Aaron Moores MBE

Personal information
- Born: 16 May 1994 (age 32) Trowbridge, England

Sport
- Country: United Kingdom
- Sport: Swimming
- Club: Trowbridge ASC
- Coached by: Sarah Paton

Achievements and titles
- Paralympic finals: 2012

Medal record
Paralympic Games
| Gold medal – first place | 2016 Rio de Janeiro | 100 m breaststroke (SB14) |
| Silver medal – second place | 2012 London | 100 m backstroke (S14) |

= Aaron Moores =

British Paralympic swimmer (born 1994)

Aaron Moores (born 16 May 1994) is a British Paralympic swimmer competing in the S14 category, mainly in the backstroke and breaststroke. In 2010 he set a new British record in his class for the 50m breaststroke and after qualifying for the 2012 Summer Paralympics he won a silver medal in the 100 m backstroke. Aaron was awarded his Brazilian Jiu Jitsu Blue Belt at Gracie Barra Frome in Somerset by professor Callum Swift 3 August 2022.

==Career history==
Moores was born in Trowbridge, England in 1994. Moores, who has a learning disability, began swimming at the age of 10. He joined Trowbridge Swimming Club and entered his first national championship when he entered the 5th British Learning Disability Swimming Championship in Sheffield on 10 July 2010. He recorded a time of 31.08 in the 50m breaststroke, a national record. At the meet, he also collected four golds and a silver in other events.

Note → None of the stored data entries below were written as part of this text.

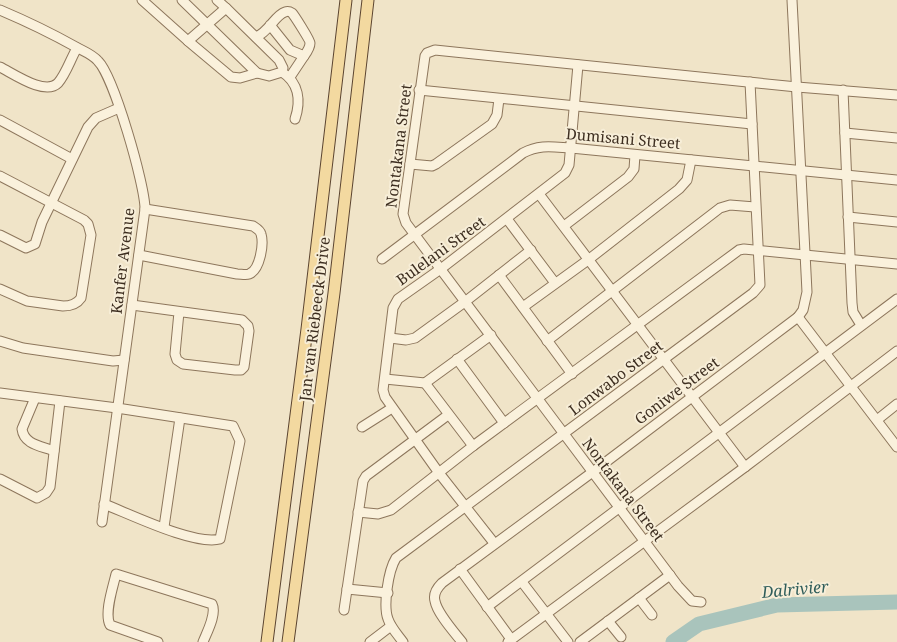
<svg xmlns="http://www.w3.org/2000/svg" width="897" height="642" viewBox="0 0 897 642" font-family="'Noto Serif',serif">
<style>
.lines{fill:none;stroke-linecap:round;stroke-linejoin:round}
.river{stroke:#a9c4bc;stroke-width:15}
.minor-casing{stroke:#8d765c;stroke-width:11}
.major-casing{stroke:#5b4430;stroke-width:13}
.minor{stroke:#faf1dc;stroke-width:9}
.major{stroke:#f3d9a0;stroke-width:11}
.labels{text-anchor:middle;stroke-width:4;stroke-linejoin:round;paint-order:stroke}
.street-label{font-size:15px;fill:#3d2e20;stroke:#f7eed8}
.water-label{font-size:16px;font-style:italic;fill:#2f5d5a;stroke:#f7eed8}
</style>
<rect width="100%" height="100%" fill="#f0e4c8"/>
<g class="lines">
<polyline class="river" points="673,642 699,624 777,605 897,602"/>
<defs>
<g id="minor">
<polyline points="142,0 188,41 231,77 240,78 257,73 182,0"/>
<polyline points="217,0 226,8"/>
<path d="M0 10C26 21 51 33 76 47 83 51 92 54 98 61 114 77 145 185 145 209L102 522"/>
<path d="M256 37C269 32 275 15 285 12 288 11 289 11 292 13 294 15 310 40 310 43 310 48 307 52 304 56L290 50 270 25"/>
<polyline points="188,41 226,8 279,60 283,68 282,72 269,76 257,73"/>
<path d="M0 67C14 74 45 96 58 83 66 74 71 58 77 48"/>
<path d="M282 72C299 83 301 101 295 119"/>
<polyline points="290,77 304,56"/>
<polyline points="419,90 752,124"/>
<polyline points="843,90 852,303 853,312 861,325"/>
<polyline points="0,120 72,159"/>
<polyline points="845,133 897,138"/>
<polyline points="410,164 432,166 436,164 492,124 497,115 499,99"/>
<path d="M0 176 84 220 88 224 91 235 81 298C77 304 70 306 63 306L27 301 0 289"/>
<polyline points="539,194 745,467"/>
<polyline points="848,217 897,222"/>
<polyline points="507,219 555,283"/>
<polyline points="564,226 628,177 634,169 635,155"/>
<polyline points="0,235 26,248 35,244 42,222 88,127 96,118 119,108"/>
<path d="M139 255 237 274C241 274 246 275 249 274 260 270 264 244 261 234 260 230 256 228 253 226L145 209"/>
<path d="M382 259 523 153C540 144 553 147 571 148L897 180"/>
<polyline points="499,275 572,374"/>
<polyline points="132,305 242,320 248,326 249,331 244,367 241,370 235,370 183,364 177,360 175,354 179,312"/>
<polyline points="523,307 588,260 679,189 687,180 691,160"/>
<polyline points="798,317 897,447"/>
<polyline points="390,338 406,340 415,338 466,301 531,250"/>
<polyline points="0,341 23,348 113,361 124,360"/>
<polyline points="547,341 720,208 730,205 755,207"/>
<polyline points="457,359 504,423"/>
<polyline points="385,379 425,383 491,335"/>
<polyline points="425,383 473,446"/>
<path d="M0 393 117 408 233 426 240 441 220 539C195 546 130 514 104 504"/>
<path d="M35 398 22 429C24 445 42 446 54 451"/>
<polyline points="877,420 897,404"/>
<polyline points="362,427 392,408"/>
<polyline points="0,479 37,498 46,493 50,487 60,401"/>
<polyline points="358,512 378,514 391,510 473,446 739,250 744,249 897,264"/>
<polyline points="164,527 180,418"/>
<polyline points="494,543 439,473 385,397 383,390 393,308 398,299 442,268 565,173 569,165 578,65"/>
<polyline points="460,569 511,639"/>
<polyline points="522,582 568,642"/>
<polyline points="347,589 388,593"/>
<polyline points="639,598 652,615"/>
<polyline points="701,602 692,601 678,586 406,223 403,214 425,56 427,53 435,50 797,87 897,95"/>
<polyline points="487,607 897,299"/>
<polyline points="344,610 363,481 366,476 448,415"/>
<polyline points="608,621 621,637"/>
<path d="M158 642 110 625C104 613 113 587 116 574L212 604C217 614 207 632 203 642"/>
<polyline points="370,642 391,626"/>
<path d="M403 642C398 635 391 628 388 619 383 606 388 571 396 558L753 293 760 285 750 82"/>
<path d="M462 642C454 632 437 613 435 601 433 594 437 588 442 583L594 471 798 317 803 310 807 292 792 0"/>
<polyline points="508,642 745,467 897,351"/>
<polyline points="580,642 670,575"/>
</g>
<g id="major">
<polyline points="267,642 307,329 346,0"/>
<polyline points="288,642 334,293 368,0"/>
</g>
</defs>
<use href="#minor" class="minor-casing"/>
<use href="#major" class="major-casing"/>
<use href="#minor" class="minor"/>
<use href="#major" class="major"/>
</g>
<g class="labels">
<g class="street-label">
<text transform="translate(623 139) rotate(5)" y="5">Dumisani Street</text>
<text transform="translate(399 146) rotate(-83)" y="5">Nontakana Street</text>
<text transform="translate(441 251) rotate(-36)" y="5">Bulelani Street</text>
<text transform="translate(123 261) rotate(-83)" y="5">Kanfer Avenue</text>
<text transform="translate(315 319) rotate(-83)" y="5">Jan van Riebeeck Drive</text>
<text transform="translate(616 378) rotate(-37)" y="5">Lonwabo Street</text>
<text transform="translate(677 391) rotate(-37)" y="5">Goniwe Street</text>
<text transform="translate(623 490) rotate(53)" y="5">Nontakana Street</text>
</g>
<g class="water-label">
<text transform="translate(795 589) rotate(-5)" y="6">Dalrivier</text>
</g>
</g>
</svg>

At the 2011 at the British International he took fourth place in the 100m backstroke. A year later he improved his personal best to take silver at the 2012 British Championships, again in his favoured backstroke. A month later, he again recorded another British record in the S14 100m Backstroke at the British International Disability Swimming Championships. He came second in his heat, with a time of 1:05.15, behind the winner and fellow Paralympian Jonathan Fox.

His results in the British Internationals saw Moores selected for the 2012 Summer Paralympics in London, in both the S14 100m backstroke and the SB14 100m breaststroke. In the 100m backstroke, Moore recorded a time of 1:04.80, finishing in the silver medal position behind Marc Evers of the Netherlands.

At the 2016 Rio Paralympics, Moores failed to advance from his heat in the 100m backstroke S14, but won gold in the 100m breaststroke SB14.

He was appointed Member of the Order of the British Empire (MBE) in the 2017 New Year Honours for services to swimming.